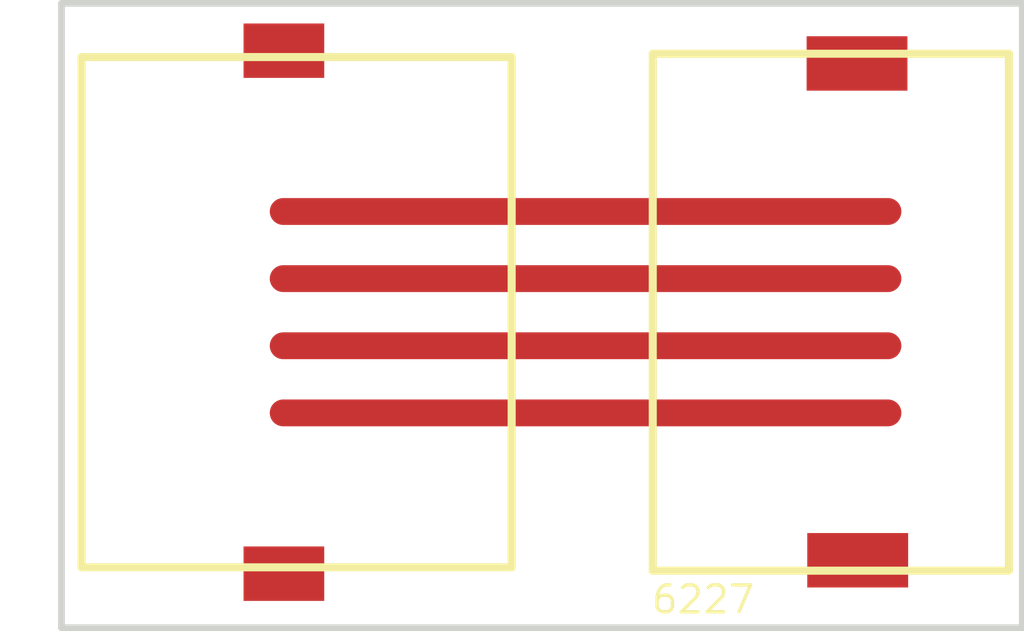
<source format=kicad_pcb>
(kicad_pcb (version 20171130) (host pcbnew "(5.1.0)-1")

  (general
    (thickness 1.6)
    (drawings 26)
    (tracks 4)
    (zones 0)
    (modules 0)
    (nets 1)
  )

  (page A4)
  (layers
    (0 F.Cu signal)
    (31 B.Cu signal)
    (32 B.Adhes user)
    (33 F.Adhes user)
    (34 B.Paste user)
    (35 F.Paste user)
    (36 B.SilkS user)
    (37 F.SilkS user)
    (38 B.Mask user)
    (39 F.Mask user)
    (40 Dwgs.User user)
    (41 Cmts.User user)
    (42 Eco1.User user)
    (43 Eco2.User user)
    (44 Edge.Cuts user)
    (45 Margin user)
    (46 B.CrtYd user)
    (47 F.CrtYd user)
    (48 B.Fab user)
    (49 F.Fab user)
  )

  (setup
    (last_trace_width 0.25)
    (trace_clearance 0.2)
    (zone_clearance 0.508)
    (zone_45_only no)
    (trace_min 0.2)
    (via_size 0.8)
    (via_drill 0.4)
    (via_min_size 0.4)
    (via_min_drill 0.3)
    (uvia_size 0.3)
    (uvia_drill 0.1)
    (uvias_allowed no)
    (uvia_min_size 0.2)
    (uvia_min_drill 0.1)
    (edge_width 0.05)
    (segment_width 0.2)
    (pcb_text_width 0.3)
    (pcb_text_size 1.5 1.5)
    (mod_edge_width 0.12)
    (mod_text_size 1 1)
    (mod_text_width 0.15)
    (pad_size 1.524 1.524)
    (pad_drill 0.762)
    (pad_to_mask_clearance 0.051)
    (solder_mask_min_width 0.25)
    (aux_axis_origin 0 0)
    (visible_elements 7FFFFFFF)
    (pcbplotparams
      (layerselection 0x010fc_ffffffff)
      (usegerberextensions true)
      (usegerberattributes false)
      (usegerberadvancedattributes false)
      (creategerberjobfile false)
      (excludeedgelayer true)
      (linewidth 0.100000)
      (plotframeref false)
      (viasonmask false)
      (mode 1)
      (useauxorigin false)
      (hpglpennumber 1)
      (hpglpenspeed 20)
      (hpglpendiameter 15.000000)
      (psnegative false)
      (psa4output false)
      (plotreference true)
      (plotvalue false)
      (plotinvisibletext false)
      (padsonsilk false)
      (subtractmaskfromsilk false)
      (outputformat 1)
      (mirror false)
      (drillshape 0)
      (scaleselection 1)
      (outputdirectory "gerbers_connxion/"))
  )

  (net 0 "")

  (net_class Default "Ceci est la Netclass par défaut."
    (clearance 0.2)
    (trace_width 0.25)
    (via_dia 0.8)
    (via_drill 0.4)
    (uvia_dia 0.3)
    (uvia_drill 0.1)
  )

  (gr_poly (pts (xy 140.79 73.69) (xy 142.29 73.69) (xy 142.29 74.5) (xy 140.79 74.5)) (layer F.Mask) (width 0.001) (tstamp 5D9C8C2F))
  (gr_poly (pts (xy 140.8 81.09) (xy 142.3 81.09) (xy 142.3 81.9) (xy 140.8 81.9)) (layer F.Mask) (width 0.001) (tstamp 5D9C8C1F))
  (gr_poly (pts (xy 132.41 81.29) (xy 133.61 81.29) (xy 133.61 82.1) (xy 132.41 82.1)) (layer F.Mask) (width 0.001) (tstamp 5D9C8C17))
  (gr_poly (pts (xy 132.41 73.5) (xy 133.61 73.5) (xy 133.61 74.31) (xy 132.41 74.31)) (layer F.Mask) (width 0.001) (tstamp 5D9C8C12))
  (gr_line (start 133 79.3) (end 142 79.3) (layer F.Mask) (width 0.5) (tstamp 5D9C8BE9))
  (gr_line (start 133 78.3) (end 142 78.3) (layer F.Mask) (width 0.5) (tstamp 5D9C8BD4))
  (gr_line (start 133 77.3) (end 142 77.3) (layer F.Mask) (width 0.5) (tstamp 5D9C8BBE))
  (gr_line (start 133 76.3) (end 142 76.3) (layer F.Mask) (width 0.5))
  (gr_text 6227 (at 139.25 82.08) (layer F.SilkS)
    (effects (font (size 0.4 0.4) (thickness 0.05)))
  )
  (gr_poly (pts (xy 140.8 81.09) (xy 142.3 81.09) (xy 142.3 81.9) (xy 140.8 81.9)) (layer F.Cu) (width 0.001) (tstamp 5D945F88))
  (gr_poly (pts (xy 140.79 73.69) (xy 142.29 73.69) (xy 142.29 74.5) (xy 140.79 74.5)) (layer F.Cu) (width 0.001) (tstamp 5D945EDF))
  (gr_line (start 143.8 73.95) (end 143.8 81.65) (layer F.SilkS) (width 0.12) (tstamp 5D94526B))
  (gr_line (start 138.5 73.95) (end 138.5 81.65) (layer F.SilkS) (width 0.12) (tstamp 5D9451E3))
  (gr_line (start 138.5 81.65) (end 143.8 81.65) (layer F.SilkS) (width 0.12) (tstamp 5D9451D3))
  (gr_line (start 138.5 73.95) (end 143.8 73.95) (layer F.SilkS) (width 0.12) (tstamp 5D945143))
  (gr_line (start 128.79 76.3) (end 129.95 76.3) (layer B.Adhes) (width 0.01))
  (gr_poly (pts (xy 132.41 81.29) (xy 133.61 81.29) (xy 133.61 82.1) (xy 132.41 82.1)) (layer F.Cu) (width 0.001) (tstamp 5D944BDC))
  (gr_poly (pts (xy 132.41 73.5) (xy 133.61 73.5) (xy 133.61 74.31) (xy 132.41 74.31)) (layer F.Cu) (width 0.001))
  (gr_line (start 130 81.6) (end 136.4 81.6) (layer F.SilkS) (width 0.12) (tstamp 5D944B65))
  (gr_line (start 136.4 74) (end 136.4 81.6) (layer F.SilkS) (width 0.12) (tstamp 5D944B5C))
  (gr_line (start 130 74) (end 130 81.6) (layer F.SilkS) (width 0.12) (tstamp 5D944B26))
  (gr_line (start 130 74) (end 136.4 74) (layer F.SilkS) (width 0.12))
  (gr_line (start 129.7 82.5) (end 129.7 73.2) (layer Edge.Cuts) (width 0.1))
  (gr_line (start 144 82.5) (end 129.7 82.5) (layer Edge.Cuts) (width 0.1))
  (gr_line (start 144 73.2) (end 144 82.5) (layer Edge.Cuts) (width 0.1))
  (gr_line (start 129.7 73.2) (end 144 73.2) (layer Edge.Cuts) (width 0.1))

  (segment (start 133 76.3) (end 142 76.3) (width 0.4) (layer F.Cu) (net 0))
  (segment (start 133 77.3) (end 142 77.3) (width 0.4) (layer F.Cu) (net 0) (tstamp 5D94464F))
  (segment (start 133 78.3) (end 142 78.3) (width 0.4) (layer F.Cu) (net 0) (tstamp 5D944657))
  (segment (start 133 79.3) (end 142 79.3) (width 0.4) (layer F.Cu) (net 0) (tstamp 5D94465F))

)

</source>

* Aim of the exercise: Leave out the pictures. Return exactly the lines from the first line of the records to the line bearing "est la Netclass", inclusive.

* Result below:
<source format=kicad_pcb>
(kicad_pcb (version 20171130) (host pcbnew "(5.1.0)-1")

  (general
    (thickness 1.6)
    (drawings 26)
    (tracks 4)
    (zones 0)
    (modules 0)
    (nets 1)
  )

  (page A4)
  (layers
    (0 F.Cu signal)
    (31 B.Cu signal)
    (32 B.Adhes user)
    (33 F.Adhes user)
    (34 B.Paste user)
    (35 F.Paste user)
    (36 B.SilkS user)
    (37 F.SilkS user)
    (38 B.Mask user)
    (39 F.Mask user)
    (40 Dwgs.User user)
    (41 Cmts.User user)
    (42 Eco1.User user)
    (43 Eco2.User user)
    (44 Edge.Cuts user)
    (45 Margin user)
    (46 B.CrtYd user)
    (47 F.CrtYd user)
    (48 B.Fab user)
    (49 F.Fab user)
  )

  (setup
    (last_trace_width 0.25)
    (trace_clearance 0.2)
    (zone_clearance 0.508)
    (zone_45_only no)
    (trace_min 0.2)
    (via_size 0.8)
    (via_drill 0.4)
    (via_min_size 0.4)
    (via_min_drill 0.3)
    (uvia_size 0.3)
    (uvia_drill 0.1)
    (uvias_allowed no)
    (uvia_min_size 0.2)
    (uvia_min_drill 0.1)
    (edge_width 0.05)
    (segment_width 0.2)
    (pcb_text_width 0.3)
    (pcb_text_size 1.5 1.5)
    (mod_edge_width 0.12)
    (mod_text_size 1 1)
    (mod_text_width 0.15)
    (pad_size 1.524 1.524)
    (pad_drill 0.762)
    (pad_to_mask_clearance 0.051)
    (solder_mask_min_width 0.25)
    (aux_axis_origin 0 0)
    (visible_elements 7FFFFFFF)
    (pcbplotparams
      (layerselection 0x010fc_ffffffff)
      (usegerberextensions true)
      (usegerberattributes false)
      (usegerberadvancedattributes false)
      (creategerberjobfile false)
      (excludeedgelayer true)
      (linewidth 0.100000)
      (plotframeref false)
      (viasonmask false)
      (mode 1)
      (useauxorigin false)
      (hpglpennumber 1)
      (hpglpenspeed 20)
      (hpglpendiameter 15.000000)
      (psnegative false)
      (psa4output false)
      (plotreference true)
      (plotvalue false)
      (plotinvisibletext false)
      (padsonsilk false)
      (subtractmaskfromsilk false)
      (outputformat 1)
      (mirror false)
      (drillshape 0)
      (scaleselection 1)
      (outputdirectory "gerbers_connxion/"))
  )

  (net 0 "")

  (net_class Default "Ceci est la Netclass par défaut."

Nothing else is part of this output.